### Problem details
Which lines run from the one containing "For this EM" to the end of the material below? Retype exactly those, both ends included, and nothing else.

### Exercise material
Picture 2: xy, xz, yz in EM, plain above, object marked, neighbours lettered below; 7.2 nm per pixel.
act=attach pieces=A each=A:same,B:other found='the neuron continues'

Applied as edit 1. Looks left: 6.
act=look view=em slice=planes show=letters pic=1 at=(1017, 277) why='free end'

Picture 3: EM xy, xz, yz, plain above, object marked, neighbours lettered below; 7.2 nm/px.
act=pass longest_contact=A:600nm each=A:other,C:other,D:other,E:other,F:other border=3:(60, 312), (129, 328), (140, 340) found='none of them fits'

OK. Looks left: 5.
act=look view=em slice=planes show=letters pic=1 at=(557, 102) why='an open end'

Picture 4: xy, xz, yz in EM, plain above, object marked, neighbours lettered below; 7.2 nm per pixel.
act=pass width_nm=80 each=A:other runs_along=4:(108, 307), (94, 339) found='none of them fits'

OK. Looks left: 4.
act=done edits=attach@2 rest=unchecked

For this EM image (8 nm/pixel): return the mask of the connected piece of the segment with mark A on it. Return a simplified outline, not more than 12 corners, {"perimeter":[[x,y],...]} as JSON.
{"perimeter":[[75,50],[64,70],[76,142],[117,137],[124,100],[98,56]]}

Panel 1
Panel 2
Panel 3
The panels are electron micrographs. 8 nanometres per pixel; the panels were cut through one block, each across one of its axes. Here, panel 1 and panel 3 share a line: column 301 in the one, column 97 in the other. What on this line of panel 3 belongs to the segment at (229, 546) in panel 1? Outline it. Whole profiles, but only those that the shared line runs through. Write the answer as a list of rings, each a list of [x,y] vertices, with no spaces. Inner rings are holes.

### Task output
For this EM image (8 nm/pixel): return the mask of the connected piece of the segment with mark A on it. Return a simplified outline, not more than 12 corners, {"perimeter":[[x,y],...]} as JSON.
{"perimeter":[[75,50],[64,70],[76,142],[117,137],[124,100],[98,56]]}

Panel 1
Panel 2
Panel 3
The panels are electron micrographs. 8 nanometres per pixel; the panels were cut through one block, each across one of its axes. Here, panel 1 and panel 3 share a line: column 301 in the one, column 97 in the other. What on this line of panel 3 belongs to the segment at (229, 546) in panel 1? Outline it. Whole profiles, but only those that the shared line runs through. Write the answer as a list of rings, each a list of [x,y] vertices, with no spaces. Inner rings are holes.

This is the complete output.